##### Data for analysis #####

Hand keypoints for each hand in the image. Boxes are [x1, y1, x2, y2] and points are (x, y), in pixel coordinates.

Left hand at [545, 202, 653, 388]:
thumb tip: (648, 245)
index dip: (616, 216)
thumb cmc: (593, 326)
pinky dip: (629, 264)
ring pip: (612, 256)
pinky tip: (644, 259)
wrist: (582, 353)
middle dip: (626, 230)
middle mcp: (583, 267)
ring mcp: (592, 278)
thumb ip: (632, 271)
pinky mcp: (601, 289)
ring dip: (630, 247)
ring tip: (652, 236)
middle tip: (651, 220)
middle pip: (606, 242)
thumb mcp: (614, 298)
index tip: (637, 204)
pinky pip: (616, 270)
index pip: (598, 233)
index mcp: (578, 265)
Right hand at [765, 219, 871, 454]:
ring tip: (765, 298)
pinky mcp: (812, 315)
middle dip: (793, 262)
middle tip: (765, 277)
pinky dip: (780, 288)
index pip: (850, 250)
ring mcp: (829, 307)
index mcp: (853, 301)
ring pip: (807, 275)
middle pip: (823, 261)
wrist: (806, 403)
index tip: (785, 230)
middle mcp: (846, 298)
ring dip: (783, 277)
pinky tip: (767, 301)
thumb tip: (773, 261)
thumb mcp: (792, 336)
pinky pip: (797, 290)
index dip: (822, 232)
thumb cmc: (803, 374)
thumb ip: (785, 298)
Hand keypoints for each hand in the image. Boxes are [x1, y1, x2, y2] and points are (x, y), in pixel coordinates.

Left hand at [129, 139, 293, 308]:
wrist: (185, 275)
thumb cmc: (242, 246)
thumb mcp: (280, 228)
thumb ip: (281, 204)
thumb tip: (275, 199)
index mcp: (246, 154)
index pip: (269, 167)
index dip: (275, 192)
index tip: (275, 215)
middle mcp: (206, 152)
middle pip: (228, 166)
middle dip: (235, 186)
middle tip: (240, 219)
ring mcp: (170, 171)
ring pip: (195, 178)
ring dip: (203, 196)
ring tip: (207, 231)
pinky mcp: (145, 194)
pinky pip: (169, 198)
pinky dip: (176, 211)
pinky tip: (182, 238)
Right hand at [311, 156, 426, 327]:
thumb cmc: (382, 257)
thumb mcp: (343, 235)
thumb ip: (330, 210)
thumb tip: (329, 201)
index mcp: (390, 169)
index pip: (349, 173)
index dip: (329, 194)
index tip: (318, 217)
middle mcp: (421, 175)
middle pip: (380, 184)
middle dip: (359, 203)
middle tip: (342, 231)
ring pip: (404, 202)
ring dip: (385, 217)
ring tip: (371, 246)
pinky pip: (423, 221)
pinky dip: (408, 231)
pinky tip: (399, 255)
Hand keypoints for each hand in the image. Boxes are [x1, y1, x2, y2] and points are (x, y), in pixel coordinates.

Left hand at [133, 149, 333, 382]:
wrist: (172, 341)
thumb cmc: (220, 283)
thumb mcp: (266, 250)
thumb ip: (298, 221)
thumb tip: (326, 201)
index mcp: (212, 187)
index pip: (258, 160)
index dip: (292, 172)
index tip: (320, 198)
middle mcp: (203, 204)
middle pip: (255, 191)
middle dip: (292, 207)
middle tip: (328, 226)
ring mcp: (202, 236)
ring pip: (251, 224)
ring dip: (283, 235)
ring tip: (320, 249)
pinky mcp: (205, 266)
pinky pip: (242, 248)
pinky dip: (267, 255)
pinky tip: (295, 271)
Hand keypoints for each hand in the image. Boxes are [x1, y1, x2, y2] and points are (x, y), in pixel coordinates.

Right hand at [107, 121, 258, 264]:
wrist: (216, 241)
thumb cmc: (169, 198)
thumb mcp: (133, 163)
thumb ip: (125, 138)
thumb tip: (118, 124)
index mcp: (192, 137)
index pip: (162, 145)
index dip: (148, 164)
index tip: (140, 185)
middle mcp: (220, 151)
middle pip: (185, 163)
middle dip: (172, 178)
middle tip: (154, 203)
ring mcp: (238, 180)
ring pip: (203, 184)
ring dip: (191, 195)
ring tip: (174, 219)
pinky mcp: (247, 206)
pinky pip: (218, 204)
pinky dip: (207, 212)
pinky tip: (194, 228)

#####

Work required:
Output the records in full. Keep every character as it is.

Answer section:
Hand keypoints for each hand in the image. Boxes are [x1, y1, x2, y2] and points are (x, y), in pixel coordinates.

Left hand at [545, 202, 653, 388]:
thumb tip: (648, 245)
index dip: (616, 216)
thumb cmc: (593, 326)
pinky dip: (629, 264)
ring pip: (612, 256)
pinky tip: (644, 259)
wrist: (582, 353)
middle dip: (626, 230)
middle mcp: (583, 267)
ring mcp: (592, 278)
thumb ip: (632, 271)
pinky mcp: (601, 289)
ring dip: (630, 247)
ring tip: (652, 236)
middle tip: (651, 220)
middle pip: (606, 242)
thumb mcp: (614, 298)
index tip: (637, 204)
pinky pip: (616, 270)
index pip: (598, 233)
index mcp: (578, 265)
Right hand at [765, 219, 871, 454]:
ring tip: (765, 298)
pinky mcp: (812, 315)
middle dip: (793, 262)
middle tip: (765, 277)
pinky dip: (780, 288)
index pip: (850, 250)
ring mcp: (829, 307)
index mcp: (853, 301)
ring pip: (807, 275)
middle pip: (823, 261)
wrist: (806, 403)
index tip: (785, 230)
middle mcp: (846, 298)
ring dip: (783, 277)
pinky tip: (767, 301)
thumb tip: (773, 261)
thumb mcp: (792, 336)
pinky pip: (797, 290)
index dip: (822, 232)
thumb cmc: (803, 374)
thumb ip: (785, 298)
Hand keypoints for each hand in the image. Boxes are [x1, y1, x2, y2] and points are (x, y), in pixel coordinates.

Left hand at [129, 139, 293, 308]:
wrist: (185, 275)
thumb cmc: (242, 246)
thumb mcp: (280, 228)
thumb ip: (281, 204)
thumb tip: (275, 199)
index mcp: (246, 154)
index pip: (269, 167)
index dip: (275, 192)
index tip: (275, 215)
middle mcp: (206, 152)
middle pip: (228, 166)
middle dip: (235, 186)
middle tip: (240, 219)
ring mcp: (170, 171)
ring pip: (195, 178)
ring dip: (203, 196)
ring tip: (207, 231)
pinky mcp: (145, 194)
pinky pip: (169, 198)
pinky dip: (176, 211)
pinky tip: (182, 238)
Right hand at [311, 156, 426, 327]:
thumb cmc: (382, 257)
thumb mcp: (343, 235)
thumb ip: (330, 210)
thumb tip: (329, 201)
index mcp: (390, 169)
index pip: (349, 173)
index dip: (329, 194)
index tip: (318, 217)
middle mcp: (421, 175)
middle pip: (380, 184)
middle dip: (359, 203)
middle tip: (342, 231)
ring pip: (404, 202)
ring dip: (385, 217)
ring tip: (371, 246)
pinky pip: (423, 221)
pinky dip: (408, 231)
pinky tip: (399, 255)
Hand keypoints for each hand in the image. Boxes are [x1, y1, x2, y2] and points are (x, y), in pixel coordinates.

Left hand at [133, 149, 333, 382]:
wrist: (172, 341)
thumb cmc: (220, 283)
thumb mcp: (266, 250)
thumb ip: (298, 221)
thumb tip: (326, 201)
index mcp: (212, 187)
index pip: (258, 160)
index dip: (292, 172)
index tip: (320, 198)
middle mcp: (203, 204)
middle pip: (255, 191)
middle dip: (292, 207)
middle tip: (328, 226)
ring mcp: (202, 236)
ring pip: (251, 224)
ring dip: (283, 235)
ring tip: (320, 249)
pinky mcp: (205, 266)
pinky pip: (242, 248)
pinky dip: (267, 255)
pinky tip: (295, 271)
Hand keypoints for each hand in the image. Boxes are [x1, y1, x2, y2] and points are (x, y), in pixel coordinates.

Right hand at [107, 121, 258, 264]:
wrist: (216, 241)
thumb cmc: (169, 198)
thumb mcp: (133, 163)
thumb ip: (125, 138)
thumb tip: (118, 124)
index mcp: (192, 137)
index pip: (162, 145)
index dip: (148, 164)
index tip: (140, 185)
middle mcp: (220, 151)
middle pip: (185, 163)
middle dip: (172, 178)
middle tip: (154, 203)
ring mcp: (238, 180)
ring pip: (203, 184)
ring dip: (191, 195)
ring tip: (174, 219)
pinky mcp: (247, 206)
pinky pip: (218, 204)
pinky dip: (207, 212)
pinky tip: (194, 228)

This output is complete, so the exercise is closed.